The Federal Housing Administration insures low down payment purchase loans but you cannot buy a home with an FHA-backed loan if the current seller has held the home for less than 90 days. The FHA temporarily dropped this anti-flipping rule for 2011, but in the normal course of events this means that prospective buyers cannot use FHA loans to buy quickly flipped homes. This could make it much harder for you to sell the home. - Real estate investors usually attempt to buy investment properties at rock bottom prices but inexpensive homes often require extensive repairs. You can order a home inspection before you buy a home but other issues could emerge once you start renovating the property and these costs could cause you to exceed your budget. Furthermore, real estate prices fluctuate, especially during recessions, so you may have to lower your asking price if you want to sell the home. A lower sale price means lower profits and in a worst-case scenario you may even lose money on the home.

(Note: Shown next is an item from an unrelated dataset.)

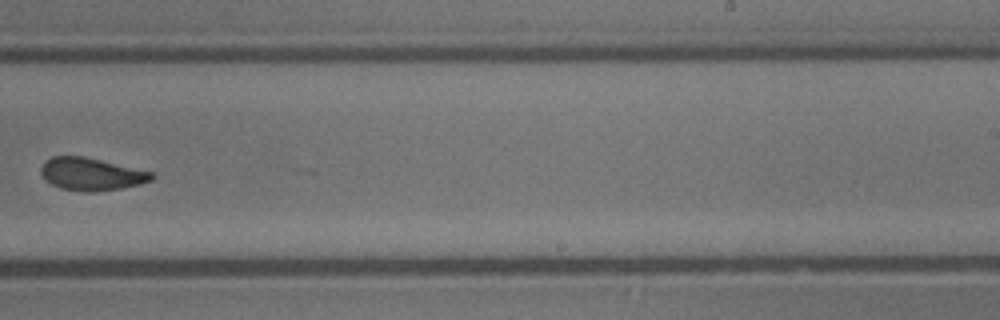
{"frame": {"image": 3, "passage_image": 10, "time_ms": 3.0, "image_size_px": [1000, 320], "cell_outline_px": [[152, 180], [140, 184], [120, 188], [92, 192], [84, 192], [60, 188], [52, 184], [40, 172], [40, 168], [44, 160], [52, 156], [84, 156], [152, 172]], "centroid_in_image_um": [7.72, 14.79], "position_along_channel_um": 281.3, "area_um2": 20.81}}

- Real estate investments, like other types of investment, expose you to various risks including the risk that you could lose your principal. Even after you cover the cost of home repairs and taxes, you also have to contend with real estate agent fees because these fees are usually paid by the seller rather than the buyer. Typically, agent fees amount to 6 percent of the sale price. This means that you could lose half of your profits to taxes and agent fees, which does not leave you much room to manoeuvre between the purchase price and the sale price.